TASK TO COMPLETE — Gather every line of the dataset records below that contains the word "стажем", and count a match only when the case agrees.

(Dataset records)

= Beginning of Section =

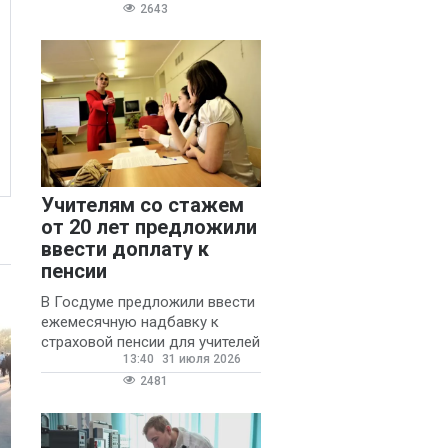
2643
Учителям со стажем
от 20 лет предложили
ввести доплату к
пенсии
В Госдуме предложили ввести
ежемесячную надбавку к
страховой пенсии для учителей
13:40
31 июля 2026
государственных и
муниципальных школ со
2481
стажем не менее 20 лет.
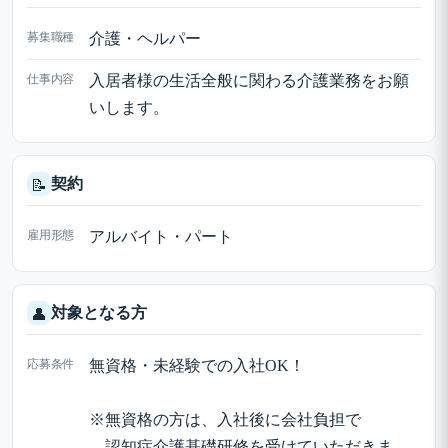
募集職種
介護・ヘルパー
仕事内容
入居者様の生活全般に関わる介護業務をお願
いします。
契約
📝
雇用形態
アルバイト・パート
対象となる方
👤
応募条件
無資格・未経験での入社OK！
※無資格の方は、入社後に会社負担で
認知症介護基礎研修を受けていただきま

= End of Section =
= Beginning of Section =

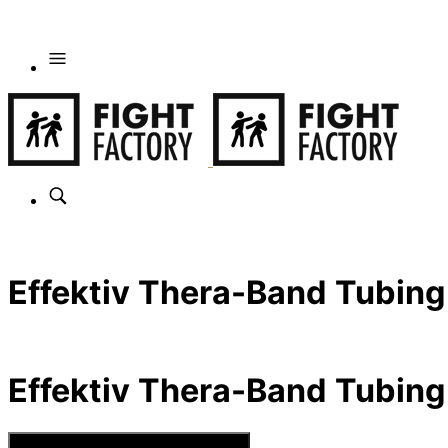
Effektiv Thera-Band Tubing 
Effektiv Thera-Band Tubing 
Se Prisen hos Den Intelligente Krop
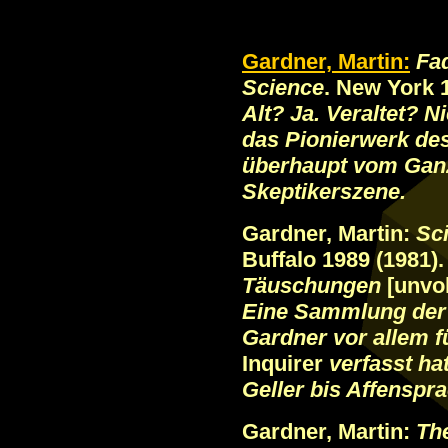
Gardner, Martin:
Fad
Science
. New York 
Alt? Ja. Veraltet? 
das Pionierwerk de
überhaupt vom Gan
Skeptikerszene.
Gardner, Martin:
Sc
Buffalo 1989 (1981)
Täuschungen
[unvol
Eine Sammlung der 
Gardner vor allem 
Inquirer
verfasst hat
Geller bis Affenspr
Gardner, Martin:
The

= End of Section =

ANSWER BOX —
Учителям со стажем
стажем не менее 20 лет.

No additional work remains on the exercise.